start Material supplied
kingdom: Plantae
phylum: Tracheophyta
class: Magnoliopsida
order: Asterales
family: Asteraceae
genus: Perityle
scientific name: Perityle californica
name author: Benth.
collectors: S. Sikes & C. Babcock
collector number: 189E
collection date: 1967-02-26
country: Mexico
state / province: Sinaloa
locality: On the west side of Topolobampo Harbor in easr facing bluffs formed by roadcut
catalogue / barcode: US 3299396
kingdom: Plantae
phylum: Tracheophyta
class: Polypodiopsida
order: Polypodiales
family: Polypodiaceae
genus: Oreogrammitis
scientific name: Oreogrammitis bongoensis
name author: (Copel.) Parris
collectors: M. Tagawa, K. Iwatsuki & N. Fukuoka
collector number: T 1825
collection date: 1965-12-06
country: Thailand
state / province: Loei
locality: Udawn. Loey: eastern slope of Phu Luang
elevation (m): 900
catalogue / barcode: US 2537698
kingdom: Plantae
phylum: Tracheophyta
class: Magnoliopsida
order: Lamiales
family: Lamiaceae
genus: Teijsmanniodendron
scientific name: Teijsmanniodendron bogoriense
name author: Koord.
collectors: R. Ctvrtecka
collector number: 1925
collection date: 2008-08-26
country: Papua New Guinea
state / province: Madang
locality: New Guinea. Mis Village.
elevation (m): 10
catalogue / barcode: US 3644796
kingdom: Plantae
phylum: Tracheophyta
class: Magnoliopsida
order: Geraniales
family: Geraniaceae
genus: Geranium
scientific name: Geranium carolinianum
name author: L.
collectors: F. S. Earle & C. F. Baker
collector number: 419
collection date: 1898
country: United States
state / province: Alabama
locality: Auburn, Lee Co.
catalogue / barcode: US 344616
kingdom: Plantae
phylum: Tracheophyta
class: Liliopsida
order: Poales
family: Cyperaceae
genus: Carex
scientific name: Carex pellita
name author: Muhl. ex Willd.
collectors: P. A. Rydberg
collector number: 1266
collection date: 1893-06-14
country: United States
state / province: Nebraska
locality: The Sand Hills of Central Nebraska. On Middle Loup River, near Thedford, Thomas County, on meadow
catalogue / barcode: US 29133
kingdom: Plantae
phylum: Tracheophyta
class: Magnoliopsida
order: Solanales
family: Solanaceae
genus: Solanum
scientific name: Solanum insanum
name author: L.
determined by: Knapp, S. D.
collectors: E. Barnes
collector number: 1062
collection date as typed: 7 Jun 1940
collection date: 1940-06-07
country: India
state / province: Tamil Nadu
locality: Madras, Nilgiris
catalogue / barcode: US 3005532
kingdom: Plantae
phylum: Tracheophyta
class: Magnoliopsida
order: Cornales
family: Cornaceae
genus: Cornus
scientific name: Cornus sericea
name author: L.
end Material supplied
#### [Work to be completed]
Return every line of all the records above verbatim, with no changes to wording, spelling, or order.

#### [The result]
kingdom: Plantae
phylum: Tracheophyta
class: Magnoliopsida
order: Asterales
family: Asteraceae
genus: Perityle
scientific name: Perityle californica
name author: Benth.
collectors: S. Sikes & C. Babcock
collector number: 189E
collection date: 1967-02-26
country: Mexico
state / province: Sinaloa
locality: On the west side of Topolobampo Harbor in easr facing bluffs formed by roadcut
catalogue / barcode: US 3299396
kingdom: Plantae
phylum: Tracheophyta
class: Polypodiopsida
order: Polypodiales
family: Polypodiaceae
genus: Oreogrammitis
scientific name: Oreogrammitis bongoensis
name author: (Copel.) Parris
collectors: M. Tagawa, K. Iwatsuki & N. Fukuoka
collector number: T 1825
collection date: 1965-12-06
country: Thailand
state / province: Loei
locality: Udawn. Loey: eastern slope of Phu Luang
elevation (m): 900
catalogue / barcode: US 2537698
kingdom: Plantae
phylum: Tracheophyta
class: Magnoliopsida
order: Lamiales
family: Lamiaceae
genus: Teijsmanniodendron
scientific name: Teijsmanniodendron bogoriense
name author: Koord.
collectors: R. Ctvrtecka
collector number: 1925
collection date: 2008-08-26
country: Papua New Guinea
state / province: Madang
locality: New Guinea. Mis Village.
elevation (m): 10
catalogue / barcode: US 3644796
kingdom: Plantae
phylum: Tracheophyta
class: Magnoliopsida
order: Geraniales
family: Geraniaceae
genus: Geranium
scientific name: Geranium carolinianum
name author: L.
collectors: F. S. Earle & C. F. Baker
collector number: 419
collection date: 1898
country: United States
state / province: Alabama
locality: Auburn, Lee Co.
catalogue / barcode: US 344616
kingdom: Plantae
phylum: Tracheophyta
class: Liliopsida
order: Poales
family: Cyperaceae
genus: Carex
scientific name: Carex pellita
name author: Muhl. ex Willd.
collectors: P. A. Rydberg
collector number: 1266
collection date: 1893-06-14
country: United States
state / province: Nebraska
locality: The Sand Hills of Central Nebraska. On Middle Loup River, near Thedford, Thomas County, on meadow
catalogue / barcode: US 29133
kingdom: Plantae
phylum: Tracheophyta
class: Magnoliopsida
order: Solanales
family: Solanaceae
genus: Solanum
scientific name: Solanum insanum
name author: L.
determined by: Knapp, S. D.
collectors: E. Barnes
collector number: 1062
collection date as typed: 7 Jun 1940
collection date: 1940-06-07
country: India
state / province: Tamil Nadu
locality: Madras, Nilgiris
catalogue / barcode: US 3005532
kingdom: Plantae
phylum: Tracheophyta
class: Magnoliopsida
order: Cornales
family: Cornaceae
genus: Cornus
scientific name: Cornus sericea
name author: L.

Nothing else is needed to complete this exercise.